The volume of air depends on how deep you breath in. It might take more force to breathe in as deeply if you're breathing through a filter, you'd need to exert more pressure, but the volume is independent of the force you're using to breathe it. If you were to blow up a balloon, it doesn't matter how fast or slow you fill it, the volume it will hold is the same. If that makes any sense.
Note to self: never create characters below 18 with ambiguous sexuality. Because you will be forced to explain what the hell their sexuality even is, but then you won't be able to because "no under 18". And now he seems like a frigging huge plot-hole in the center of your book and you can't do anything about it.
Uh. Not the way you stated it? If you meant, does it make it harder to breathe? Then, absolutely. As far as, how much air you can breathe in, or the composition of the air, nothing changes.
I said it limits you oxygen supplies. Not your oxygen. I obviously knew that is a respiratory issue and you need to apply more force to breathe in the same volume of air as without a mask, which lowers your lung volume.
I example come from a mountainous region and do cross country skiing, so I am familiar with a similar phenomenon. Our air is thinner, so sportsmen from northern countries like Sweden, Norwey, Russia, don't perform well here.
They are not used to the thin air, so our team wins often.

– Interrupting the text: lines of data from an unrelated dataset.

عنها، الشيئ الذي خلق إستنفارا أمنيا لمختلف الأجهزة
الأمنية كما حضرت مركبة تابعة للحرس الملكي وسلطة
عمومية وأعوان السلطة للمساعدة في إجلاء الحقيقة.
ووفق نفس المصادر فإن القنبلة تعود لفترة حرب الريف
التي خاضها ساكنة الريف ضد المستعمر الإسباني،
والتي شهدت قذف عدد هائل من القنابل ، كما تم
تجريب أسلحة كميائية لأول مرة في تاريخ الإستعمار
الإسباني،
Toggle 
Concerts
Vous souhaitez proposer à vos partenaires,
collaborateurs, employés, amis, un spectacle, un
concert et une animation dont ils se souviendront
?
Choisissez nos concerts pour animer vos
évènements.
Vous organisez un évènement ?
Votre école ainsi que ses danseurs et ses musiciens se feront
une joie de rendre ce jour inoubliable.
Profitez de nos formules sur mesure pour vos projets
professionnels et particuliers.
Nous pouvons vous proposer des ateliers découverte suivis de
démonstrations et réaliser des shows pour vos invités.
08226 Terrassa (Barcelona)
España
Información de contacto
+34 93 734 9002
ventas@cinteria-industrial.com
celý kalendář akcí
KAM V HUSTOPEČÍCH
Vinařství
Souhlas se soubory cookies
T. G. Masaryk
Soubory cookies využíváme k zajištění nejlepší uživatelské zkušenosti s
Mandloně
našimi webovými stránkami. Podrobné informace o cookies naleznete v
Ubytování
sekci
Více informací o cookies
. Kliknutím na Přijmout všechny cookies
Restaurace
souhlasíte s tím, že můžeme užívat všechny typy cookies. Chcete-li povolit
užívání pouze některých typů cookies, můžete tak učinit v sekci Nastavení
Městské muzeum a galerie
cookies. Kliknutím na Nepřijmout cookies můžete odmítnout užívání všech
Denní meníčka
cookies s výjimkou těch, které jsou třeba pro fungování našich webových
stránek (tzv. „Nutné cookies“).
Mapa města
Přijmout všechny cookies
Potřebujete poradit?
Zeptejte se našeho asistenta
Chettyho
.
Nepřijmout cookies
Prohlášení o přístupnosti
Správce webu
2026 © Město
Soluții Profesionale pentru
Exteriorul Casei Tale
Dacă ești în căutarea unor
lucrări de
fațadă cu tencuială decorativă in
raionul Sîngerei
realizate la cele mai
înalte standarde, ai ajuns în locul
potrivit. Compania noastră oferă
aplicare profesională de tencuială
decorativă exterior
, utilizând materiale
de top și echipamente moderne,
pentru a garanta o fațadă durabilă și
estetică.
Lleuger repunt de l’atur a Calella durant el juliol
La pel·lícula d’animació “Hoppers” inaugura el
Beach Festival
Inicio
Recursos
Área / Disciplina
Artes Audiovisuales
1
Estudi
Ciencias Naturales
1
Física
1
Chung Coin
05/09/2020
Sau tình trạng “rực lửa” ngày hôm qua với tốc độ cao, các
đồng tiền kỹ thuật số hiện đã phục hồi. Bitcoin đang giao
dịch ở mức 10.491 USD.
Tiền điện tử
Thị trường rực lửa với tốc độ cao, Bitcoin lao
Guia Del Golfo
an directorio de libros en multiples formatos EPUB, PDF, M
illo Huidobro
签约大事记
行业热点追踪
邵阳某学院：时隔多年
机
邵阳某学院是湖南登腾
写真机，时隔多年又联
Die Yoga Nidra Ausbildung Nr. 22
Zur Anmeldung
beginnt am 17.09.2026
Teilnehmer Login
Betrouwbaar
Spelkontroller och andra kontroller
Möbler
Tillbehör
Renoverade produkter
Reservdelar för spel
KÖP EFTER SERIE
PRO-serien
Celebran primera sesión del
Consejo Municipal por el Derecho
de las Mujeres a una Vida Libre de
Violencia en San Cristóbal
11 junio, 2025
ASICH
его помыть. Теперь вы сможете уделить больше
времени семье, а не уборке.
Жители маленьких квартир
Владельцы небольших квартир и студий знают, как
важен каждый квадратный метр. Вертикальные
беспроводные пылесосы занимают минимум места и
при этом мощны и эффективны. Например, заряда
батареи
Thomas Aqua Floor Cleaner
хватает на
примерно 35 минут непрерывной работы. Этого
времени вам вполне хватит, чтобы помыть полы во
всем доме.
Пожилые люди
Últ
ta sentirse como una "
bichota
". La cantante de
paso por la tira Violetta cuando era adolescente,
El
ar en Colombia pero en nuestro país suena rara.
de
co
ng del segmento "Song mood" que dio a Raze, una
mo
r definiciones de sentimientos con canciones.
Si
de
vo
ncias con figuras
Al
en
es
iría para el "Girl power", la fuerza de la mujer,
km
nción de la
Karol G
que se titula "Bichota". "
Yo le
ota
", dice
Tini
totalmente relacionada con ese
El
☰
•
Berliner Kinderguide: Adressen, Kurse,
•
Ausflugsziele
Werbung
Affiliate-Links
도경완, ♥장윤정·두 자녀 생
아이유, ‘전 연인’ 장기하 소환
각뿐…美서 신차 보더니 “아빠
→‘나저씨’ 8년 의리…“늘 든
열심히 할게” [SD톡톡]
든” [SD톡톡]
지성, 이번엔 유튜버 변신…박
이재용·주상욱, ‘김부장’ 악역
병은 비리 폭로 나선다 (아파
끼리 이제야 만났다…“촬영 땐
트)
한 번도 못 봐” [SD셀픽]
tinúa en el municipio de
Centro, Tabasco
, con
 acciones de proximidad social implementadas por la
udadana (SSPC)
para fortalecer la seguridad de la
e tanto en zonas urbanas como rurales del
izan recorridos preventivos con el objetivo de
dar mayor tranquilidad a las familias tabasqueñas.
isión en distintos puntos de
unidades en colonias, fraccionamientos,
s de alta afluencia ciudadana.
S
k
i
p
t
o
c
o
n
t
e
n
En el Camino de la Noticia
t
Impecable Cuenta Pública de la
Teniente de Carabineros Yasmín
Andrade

@UYScuti I wish I could do that .
Too bad my plot premise is build on him dying at 16. (Tldr, but there is this huge deal about age and perception of adulthood, plot-wise).
Like I said -- I put myself into the corner in so many different ways.
I should have fewer plot-relevant stuffs in my stories. Removing one can topple the entirety of the book,
It doesn't limit your oxygen specifically though. The ratio of atmospheric gases remains the same. The comparison to higher altitude is... hrm, similar in function but different in reasoning? At higher altitude, the ratios are the same but the pressure is less, meaning it takes more effort to get the same amount of oxygen in your lungs you'd have at sea level.
It's ... kind of confusing and I don't know a great way to explain it but, the whole percent of oxygen thing isn't even a metric that makes sense, it's more about the gas pressure? The best thing I can think of to exemplify this, is, humans can easily breathe at 20% atmospheric pressure if it's 100% oxygen. They did that for the space program, iirc.
I think you confuse concentration with the amount of oxygen you receive. The concentration will stay the same, but you won't receive the same amount as the lung volume is decreased.